PASSAGE TO READ >>
* * *
It’s a real thing. It makes you reach out for your charger, internally cursing technology, hurriedly asking your colleagues or any random stranger for a charger, and systematically screening your surroundings for power outlets.

Batteries are undisputedly powering our wireless, connected and digitised lives while being instrumental to significant transformations of our society. They make a lot of things possible and must live up to high expectations.

decarbonisation champion

In transport, batteries represent the most promising and readily available technology for the decarbonisation of mobility. You surely have witnessed the proliferation of acronyms such as BEVs (battery electric vehicles) and other PHEVs (plug-in hybrid electric vehicles) or FCEVs (fuel cell vehicles).

Batteries will also play a central role in the energy transition. Thanks to electricity storage, they will enable greater flexibility in the power grid and better integration of renewables. Ultimately, they could have a positive effect on our terms of trade: by boosting our ability to use indigenous energy sources, they will decrease our reliance on fossil fuels imports. For the climate, the electrification of transport and energy will reduce greenhouse gas emissions.

Batteries are the most promising and readily available technology for the decarbonisation of the transport sector.

toward a new industrial revolution?

Recently, batteries have been at the centre of political attention as demonstrated with the creation of the European Battery Alliance. Batteries are no longer a mere technical issue debated among industry experts (or a source of anxiety). EU policymakers have realised the strategic role batteries can play at the crossroad of several policy areas: energy, environment, climate, digital, trade, industry and competitiveness.
* * *
GOAL OF THE EXERCISE >>
Can you reproduce the passage on batteries word for word, from "toward a new" to "industry and competitiveness."?

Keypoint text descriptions
* * *
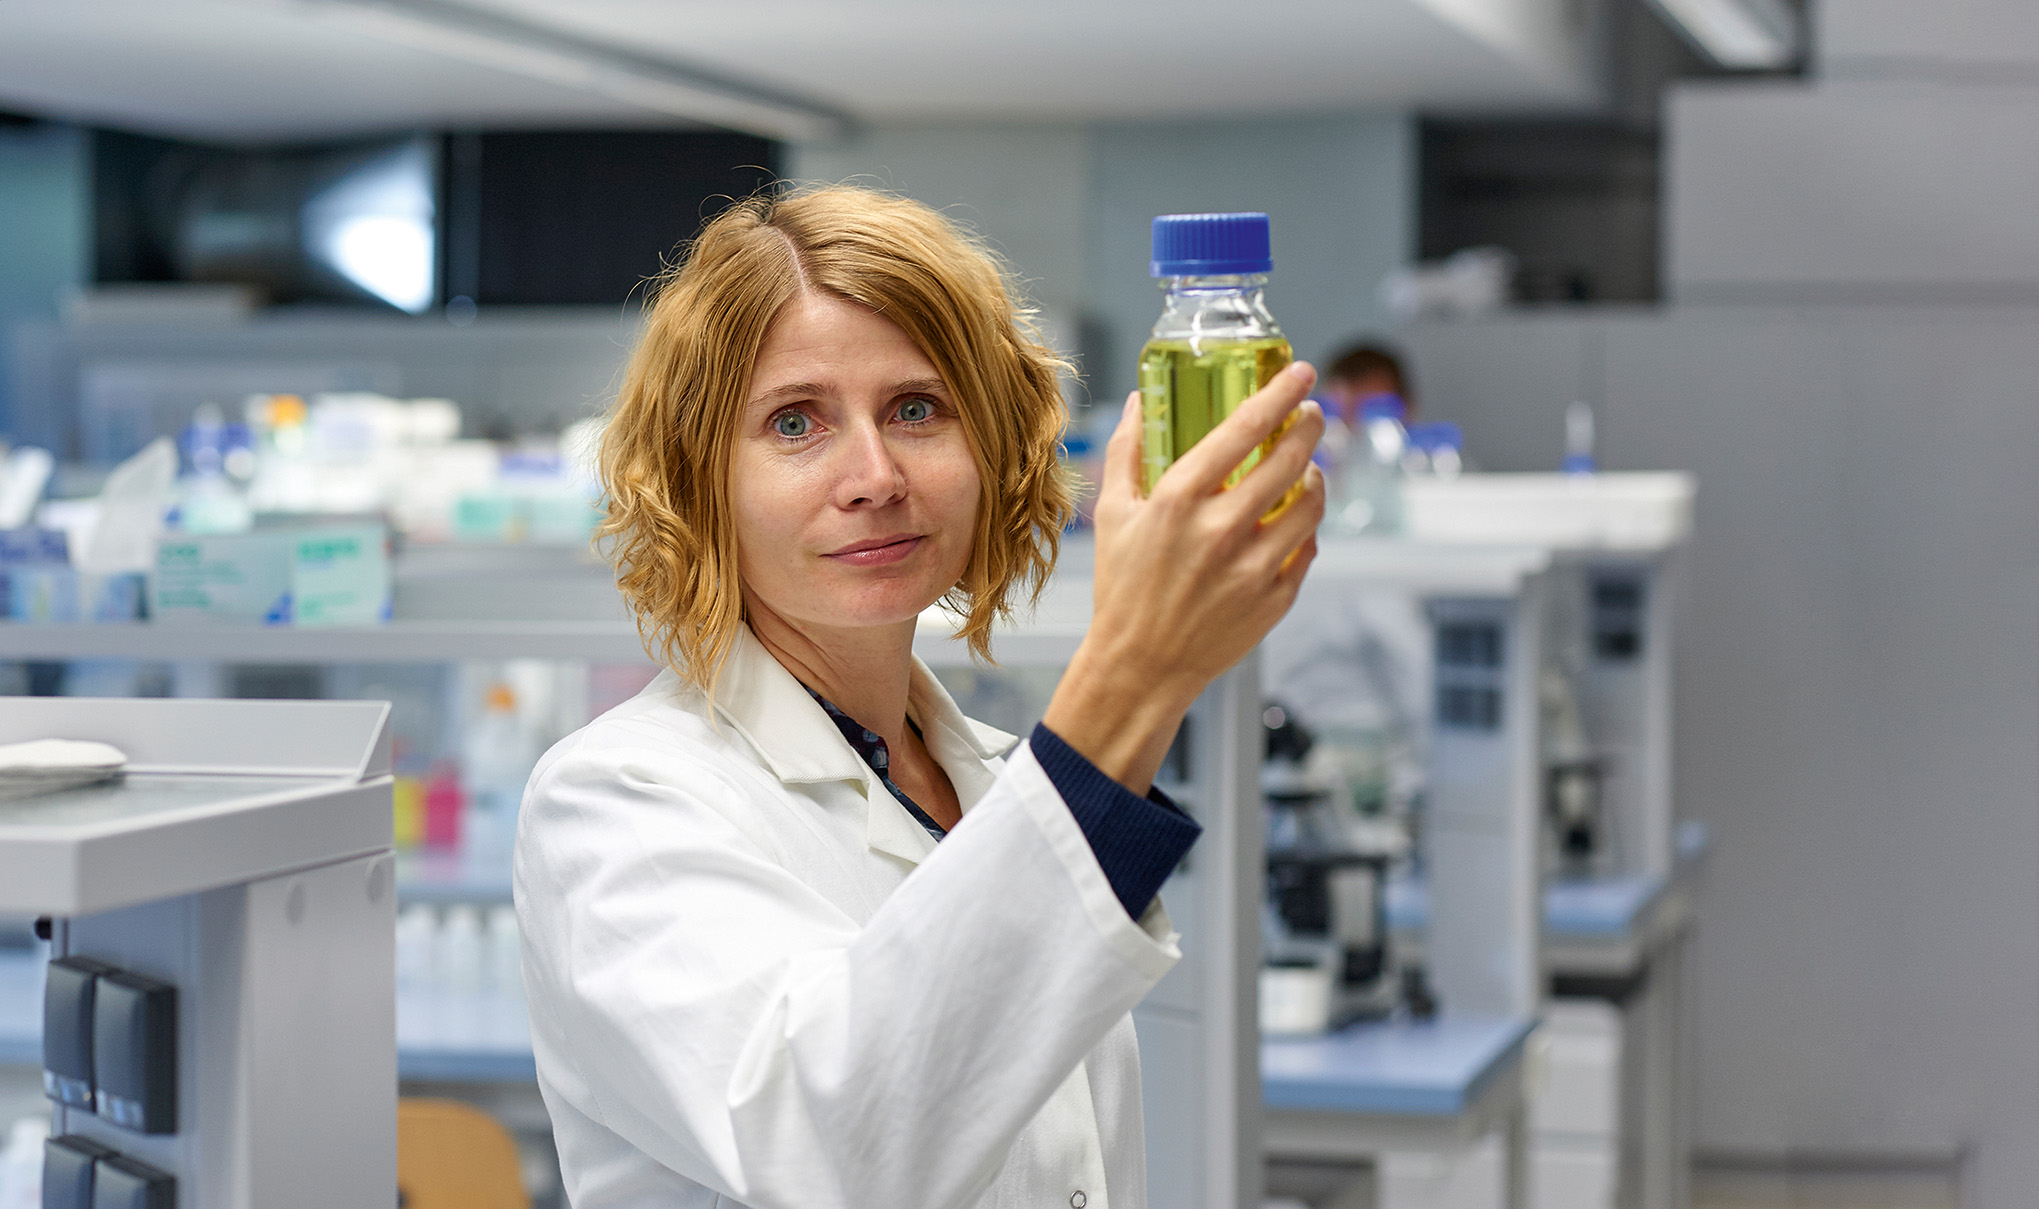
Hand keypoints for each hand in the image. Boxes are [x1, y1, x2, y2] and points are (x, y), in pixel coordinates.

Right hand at [1042, 362, 1325, 793]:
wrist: (1140, 665)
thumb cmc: (1123, 589)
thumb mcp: (1113, 515)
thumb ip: (1126, 451)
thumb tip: (1135, 400)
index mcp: (1179, 500)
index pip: (1244, 429)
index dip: (1280, 393)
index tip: (1302, 372)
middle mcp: (1220, 529)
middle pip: (1290, 459)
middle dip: (1310, 425)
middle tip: (1312, 414)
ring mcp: (1253, 566)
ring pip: (1311, 502)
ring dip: (1316, 474)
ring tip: (1308, 466)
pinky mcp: (1274, 598)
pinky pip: (1308, 547)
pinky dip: (1307, 524)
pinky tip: (1296, 517)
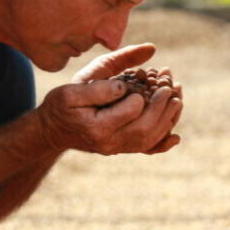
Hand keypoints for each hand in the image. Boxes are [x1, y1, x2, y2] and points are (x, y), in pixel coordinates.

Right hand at [37, 44, 182, 155]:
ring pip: (149, 140)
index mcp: (97, 127)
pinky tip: (175, 137)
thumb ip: (99, 88)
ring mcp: (116, 148)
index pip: (130, 112)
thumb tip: (125, 85)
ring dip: (167, 119)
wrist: (52, 131)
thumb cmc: (60, 107)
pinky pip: (145, 150)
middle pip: (144, 129)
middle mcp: (109, 142)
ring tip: (178, 99)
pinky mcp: (121, 149)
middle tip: (171, 88)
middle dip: (162, 107)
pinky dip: (162, 144)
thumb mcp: (71, 90)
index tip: (149, 79)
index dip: (142, 96)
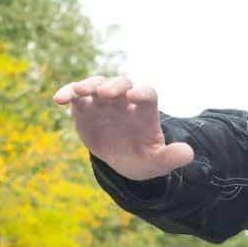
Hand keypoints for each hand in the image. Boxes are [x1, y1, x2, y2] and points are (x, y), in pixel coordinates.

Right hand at [52, 75, 192, 181]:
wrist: (122, 160)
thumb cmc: (143, 157)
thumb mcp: (157, 162)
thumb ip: (171, 157)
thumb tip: (189, 153)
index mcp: (144, 111)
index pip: (146, 94)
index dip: (141, 93)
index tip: (135, 96)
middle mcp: (124, 101)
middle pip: (121, 84)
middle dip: (114, 86)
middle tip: (105, 93)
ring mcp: (103, 102)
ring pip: (97, 84)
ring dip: (88, 85)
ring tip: (78, 91)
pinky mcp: (85, 107)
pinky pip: (75, 95)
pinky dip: (67, 93)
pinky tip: (58, 99)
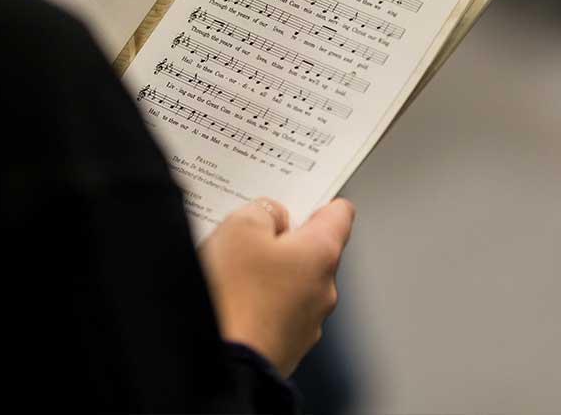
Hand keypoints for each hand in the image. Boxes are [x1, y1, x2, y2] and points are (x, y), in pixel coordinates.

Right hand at [198, 197, 355, 376]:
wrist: (221, 364)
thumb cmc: (233, 297)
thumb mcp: (239, 228)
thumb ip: (262, 211)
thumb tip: (271, 216)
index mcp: (321, 253)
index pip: (340, 215)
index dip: (320, 201)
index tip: (304, 196)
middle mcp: (324, 289)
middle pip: (311, 250)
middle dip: (282, 240)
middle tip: (247, 233)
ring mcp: (307, 322)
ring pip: (291, 284)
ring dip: (267, 274)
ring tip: (229, 272)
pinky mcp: (286, 346)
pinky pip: (275, 312)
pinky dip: (257, 303)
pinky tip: (229, 301)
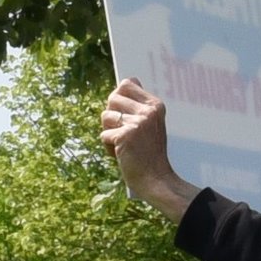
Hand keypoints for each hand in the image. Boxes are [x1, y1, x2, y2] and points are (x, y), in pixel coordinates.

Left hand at [99, 81, 194, 220]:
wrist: (157, 180)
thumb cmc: (150, 153)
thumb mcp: (151, 124)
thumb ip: (138, 104)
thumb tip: (127, 80)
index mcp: (155, 105)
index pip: (126, 83)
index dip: (119, 100)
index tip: (127, 117)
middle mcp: (148, 111)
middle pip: (112, 98)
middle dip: (112, 117)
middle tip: (125, 133)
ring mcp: (137, 122)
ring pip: (105, 117)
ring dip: (109, 133)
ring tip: (124, 145)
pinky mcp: (125, 136)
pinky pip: (104, 135)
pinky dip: (109, 148)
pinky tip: (122, 155)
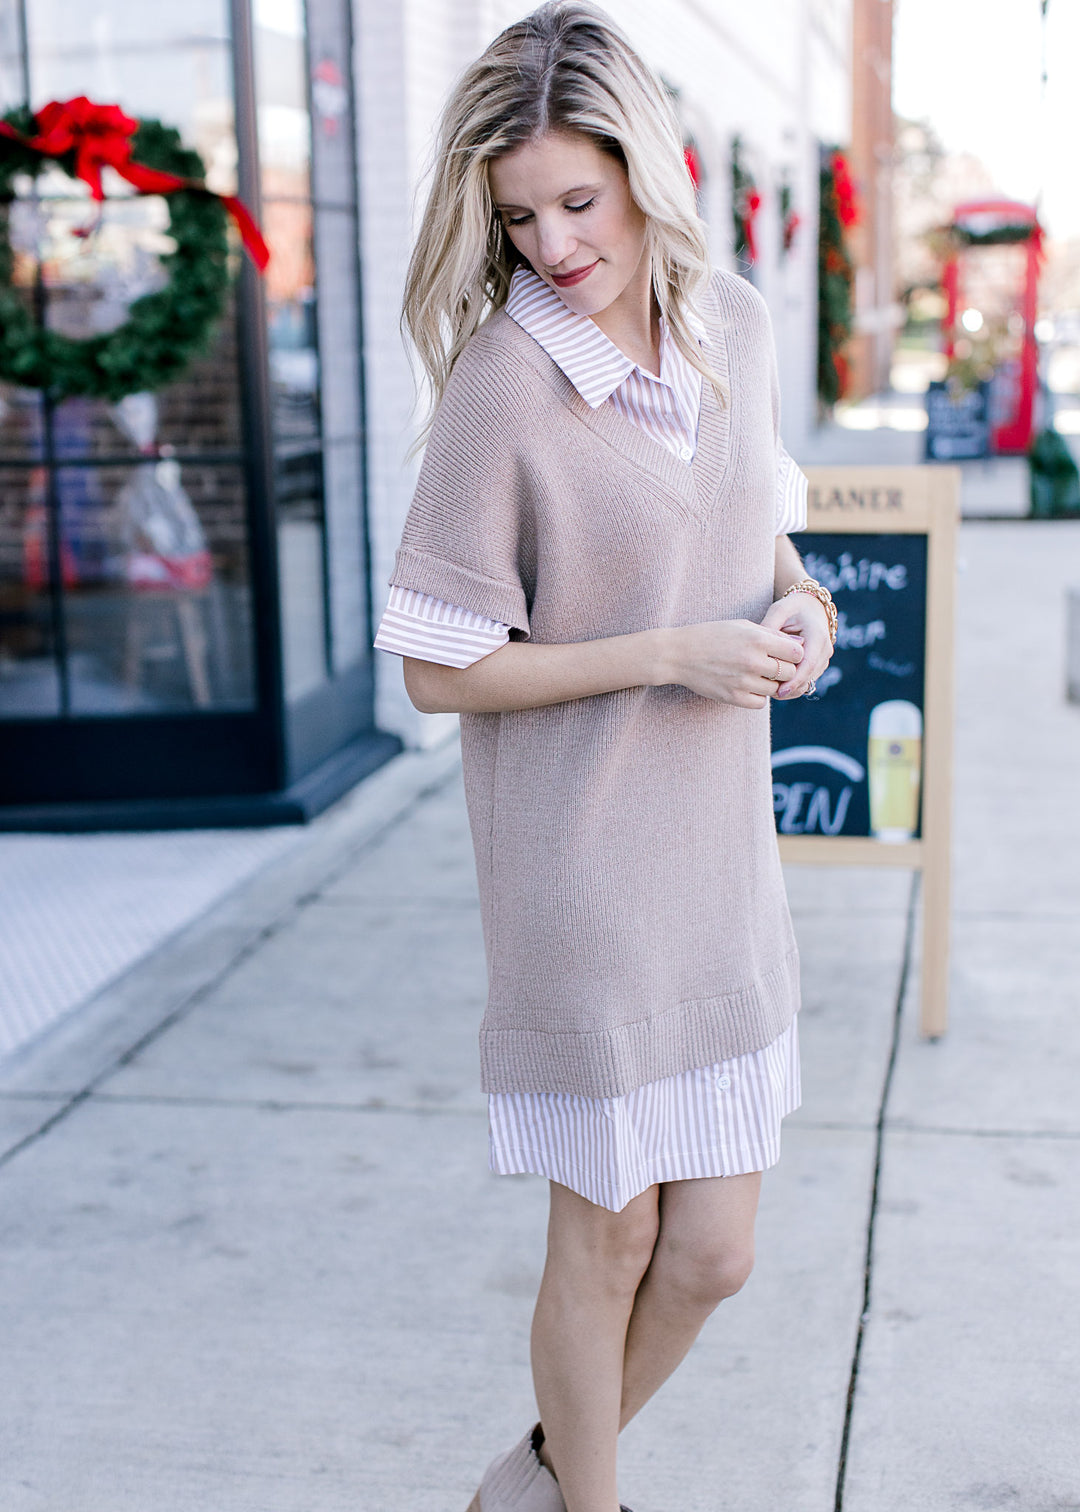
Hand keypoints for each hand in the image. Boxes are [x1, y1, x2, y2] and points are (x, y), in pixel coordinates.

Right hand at [661, 619, 804, 708]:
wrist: (679, 654)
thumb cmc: (713, 636)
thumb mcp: (743, 626)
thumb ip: (773, 635)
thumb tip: (800, 645)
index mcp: (757, 640)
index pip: (797, 653)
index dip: (794, 654)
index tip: (785, 653)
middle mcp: (752, 661)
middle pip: (789, 672)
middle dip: (785, 669)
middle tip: (771, 665)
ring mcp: (743, 682)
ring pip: (775, 689)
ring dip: (770, 683)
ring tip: (755, 673)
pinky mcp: (733, 698)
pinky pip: (760, 703)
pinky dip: (758, 696)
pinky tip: (747, 685)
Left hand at [759, 592, 833, 697]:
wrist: (811, 607)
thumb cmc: (792, 608)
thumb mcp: (779, 610)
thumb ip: (770, 626)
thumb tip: (758, 646)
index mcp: (817, 636)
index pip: (808, 665)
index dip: (794, 681)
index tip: (778, 692)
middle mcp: (825, 649)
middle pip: (808, 677)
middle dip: (789, 688)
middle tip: (766, 694)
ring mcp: (824, 658)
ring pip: (808, 681)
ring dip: (791, 689)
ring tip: (768, 691)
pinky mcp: (819, 664)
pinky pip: (807, 680)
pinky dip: (793, 685)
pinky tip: (776, 686)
* * *
WRITTEN RESPONSE >>
toward a new industrial revolution?

Recently, batteries have been at the centre of political attention as demonstrated with the creation of the European Battery Alliance. Batteries are no longer a mere technical issue debated among industry experts (or a source of anxiety). EU policymakers have realised the strategic role batteries can play at the crossroad of several policy areas: energy, environment, climate, digital, trade, industry and competitiveness.